Running is just one particular socially acceptable way we have now to counteract the evolutionarily novel situation we find ourselves in today by force of our economic and technical and cultural situation: most of us spend most of our time sitting and doing not much but thinking and talking for a living, in confined spaces, where we barely get up and hobble from our desks to the water cooler. And we feel desperately like we have to do something to counteract this. So in those precious few hours we have left after work at work and work at home, we lace up our running shoes and all try to replicate the achievements of the marathoner at Marathon. Despite everything I say here about what’s not natural in evolutionary terms, in the big picture, this is in a sense very evolutionarily normal: faced with novel circumstances unlike anything we have experienced before as a species, we try out novel techniques of dealing with them. That’s what evolution is all about.

I think I’ve particularly got into running at moments in my life when I’ve felt driven to change: something drastic has to shift, I have to move a great distance.
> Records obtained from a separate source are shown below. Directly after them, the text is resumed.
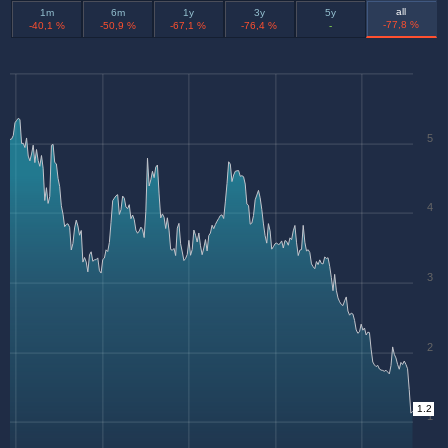
all
1m
6m
1y
3y
5y
-77,8 %
-40,1 %
-50,9 %
-67,1 %
-76,4 %
-
5
4
3
2
1.2
1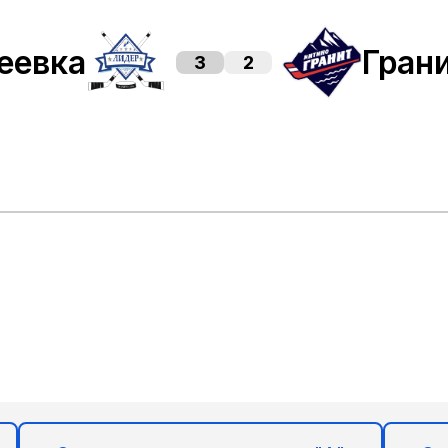
еевка
Гран
3
2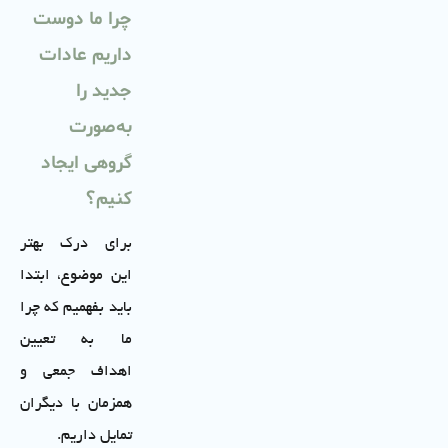
چرا ما دوست
داریم عادات
جدید را
به‌صورت
گروهی ایجاد
کنیم؟
برای درک بهتر
این موضوع، ابتدا
باید بفهمیم که چرا
ما به تعیین
اهداف جمعی و
همزمان با دیگران
تمایل داریم.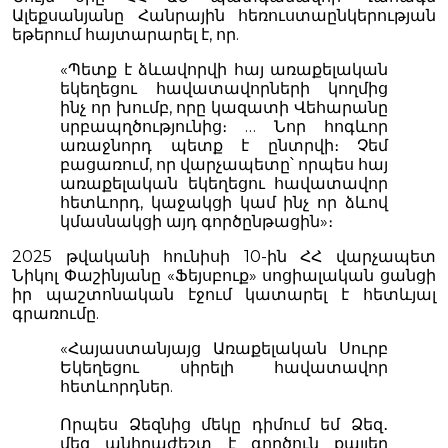
Ալեքսանյանը Հանրային հեռուստաընկերության
եթերում հայտարարել է, որ.
«Պետք է ձևավորվի հայ առաքելական
եկեղեցու հավատավորների կողմից
ինչ որ խումբ, որը կազատի Վեհարանը
սրբապղծությունից։ … Նոր հոգևոր
առաջնորդ պետք է ընտրվի։ Չեմ
բացառում, որ վարչապետը՝ որպես հայ
առաքելական եկեղեցու հավատավոր
հետևորդ, կաջակցի կամ ինչ որ ձևով
կմասնակցի այդ գործընթացին»։
2025 թվականի հունիսի 10-ին ՀՀ վարչապետ
Նիկոլ Փաշինյանը «Ֆեյսբուք» սոցիալական ցանցի
իր պաշտոնական էջում կատարել է հետևյալ
գրառումը.
«Հայաստանյայց Առաքելական Սուրբ
Եկեղեցու սիրելի հավատավոր
հետևորդներ.
Որպես Ձեզնից մեկը դիմում եմ Ձեզ․
մեզ անհրաժեշտ է գործուն քայլեր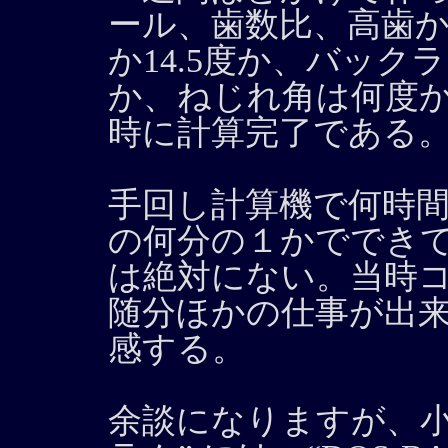
ール、歯数比、高歯か
か14.5度か、バッ
か、ねじれ角は何度か
時に計算完了である
手回し計算機で何時
の何分の１かででき
は絶対にない。当時
随分ほかの仕事が出
感する。
余談になりますが、小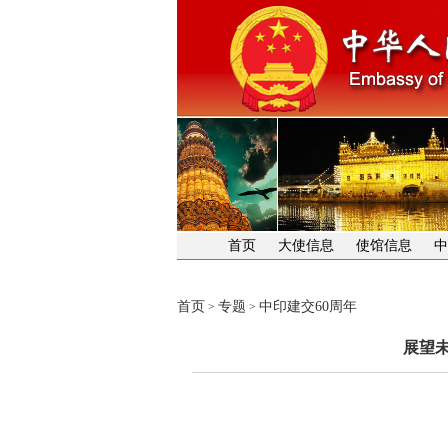
首页
大使信息
使馆信息
中
首页
专题
中印建交60周年
>
>
展望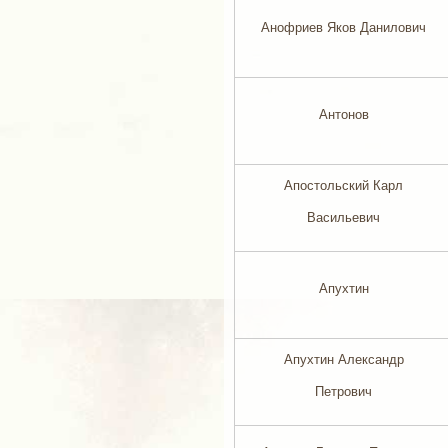
Анофриев Яков Данилович
Антонов
Апостольский Карл
Васильевич
Апухтин
Апухтин Александр
Петрович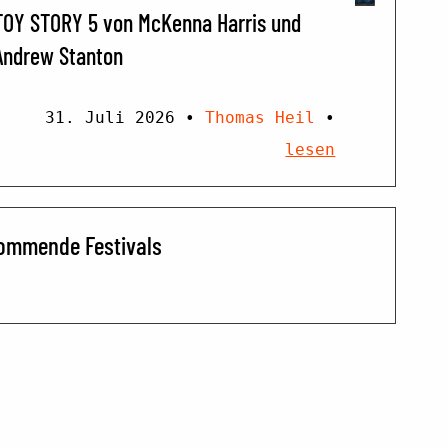
TOY STORY 5 von McKenna Harris und
Andrew Stanton
31. Juli 2026
•
Thomas Heil
•
lesen
ommende Festivals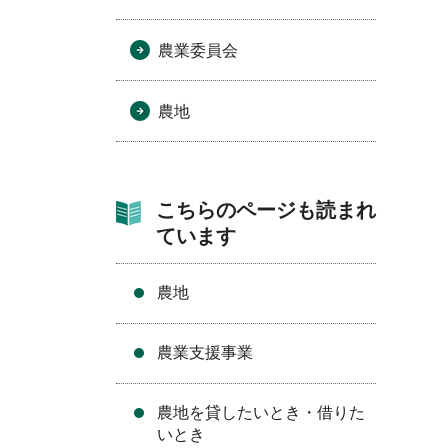
農業委員会
農地
こちらのページも読まれ
ています
農地
農業支援事業
農地を貸したいとき・借りた
いとき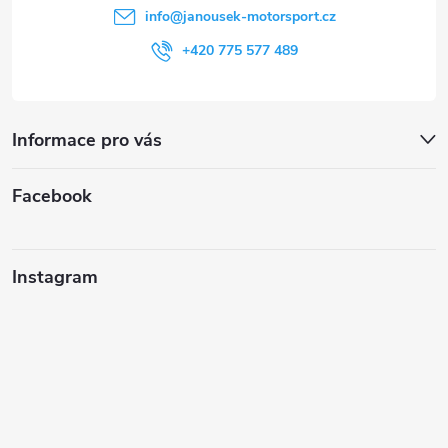
í
info
@
janousek-motorsport.cz
+420 775 577 489
Informace pro vás
Facebook
Instagram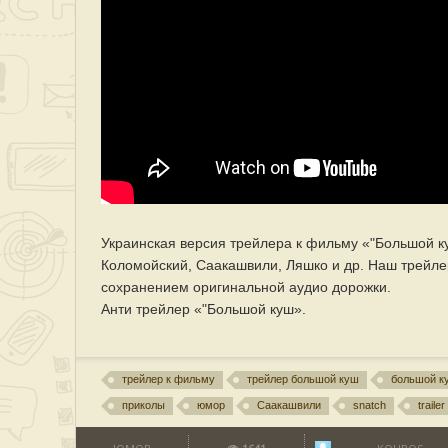
Украинская версия трейлера к фильму «"Большой к
Коломойский, Саакашвили, Ляшко и др. Наш трейле
сохранением оригинальной аудио дорожки.
Анти трейлер «"Большой куш».
трейлер к фильму
трейлер большой куш
большой к
приколы
юмор
Саакашвили
snatch
trailer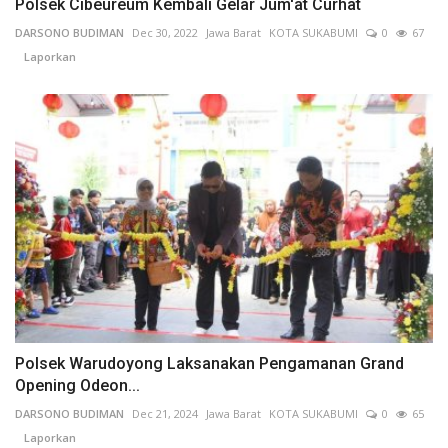
Polsek Cibeureum Kembali Gelar Jum'at Curhat
DARSONO BUDIMAN
Dec 30, 2022
Jawa Barat
KOTA SUKABUMI
0
67
Laporkan
Polsek Warudoyong Laksanakan Pengamanan Grand
Opening Odeon...
DARSONO BUDIMAN
Dec 21, 2024
Jawa Barat
KOTA SUKABUMI
0
65
Laporkan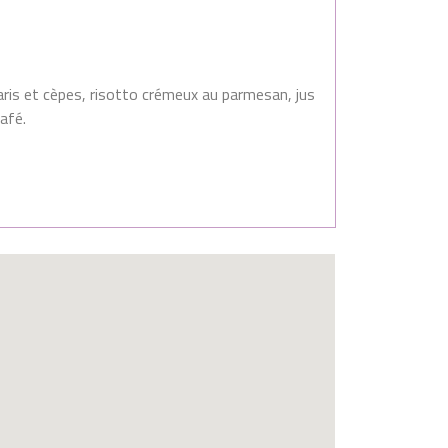
Paris et cèpes, risotto crémeux au parmesan, jus
afé.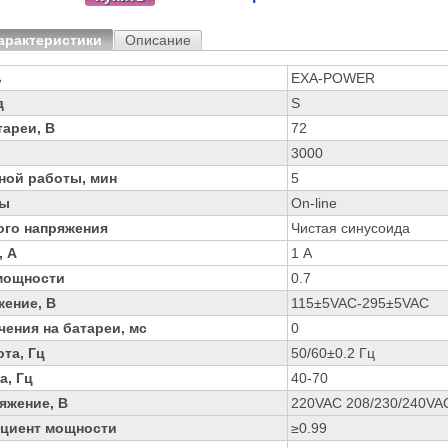
арактеристики
Описание
ь
EXA-POWER
д
S
ареи, В
72
3000
ной работы, мин
5
ры
On-line
го напряжения
Чистая синусоида
, А
1 А
мощности
0.7
жение, В
115±5VAC-295±5VAC
ения на батареи, мс
0
та, Гц
50/60±0.2 Гц
а, Гц
40-70
яжение, В
220VAC 208/230/240VA
циент мощности
≥0.99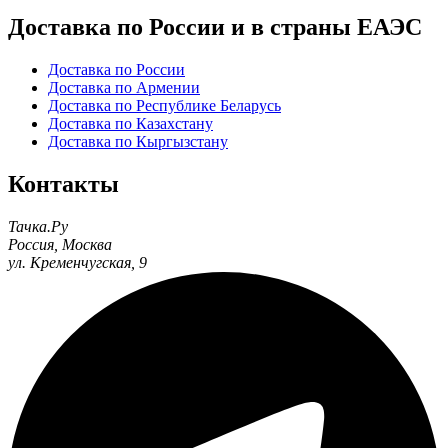
Доставка по России и в страны ЕАЭС
Доставка по России
Доставка по Армении
Доставка по Республике Беларусь
Доставка по Казахстану
Доставка по Кыргызстану
Контакты
Тачка.Ру
Россия
,
Москва
ул. Кременчугская, 9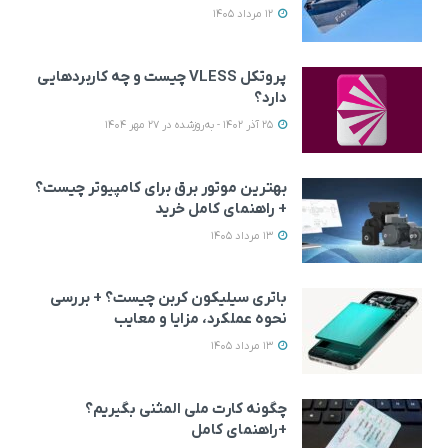
12 مرداد 1405
پروتکل VLESS چیست و چه کاربردهایی
دارد؟
25 آذر 1402 - به‌روزشده در 27 مهر 1404
بهترین موتور برق برای کامپیوتر چیست؟
+ راهنمای کامل خرید
13 مرداد 1405
باتری سیلیکون کربن چیست؟ + بررسی
نحوه عملکرد، مزایا و معایب
13 مرداد 1405
چگونه کارت ملی المثنی بگیریم؟
+راهنمای کامل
Running is like a symbolic, or an expressive act. I create in my body and physical experience a perfect picture of the movement I need in my life. Each round has been shorter, sharper, more focused than the last, as I’ve become more efficient over the years at recognizing that aha, I’m at one of those moments when I need to make a drastic shift from one life project to the next one.

But now I feel ready to run like Forest. Because I’ve been cooped up inside for too long; only now am I allowed out for a walk. Because it feels great to get all those great big muscles working and to feel the day’s air rushing past. To wake up and tire myself out all at the same time. I can run for 10K if I want to; I don’t particularly want to. I think it’s time to take up sprinting!

P.S. There is an absolutely wonderful moment in a Carol Shields story somewhere, where she comments ironically on the apparent revelation, the intensely personal moment of self-discovery, that a young woman somewhere in rural Ontario (in her story) is living through — and how the character in the story is quite unaware that this moment of discovery is everywhere in the culture at large, is coming at her without her knowing it from New York, Los Angeles, via Toronto… I laughed then when, after writing these last paragraphs in the summer of 2004, I noticed something about the Nike ads in the subway. Last summer’s Nike event in cities around the world: a 10K run, featuring some plodding Joe who was chosen to show that anyone can run 10K in a casual kind of way, with minimal training. This summer’s Nike event: a sprint.

Ah! The illusion of individuality, of immunity from the winds of advertising culture. Are we all pawns in the end?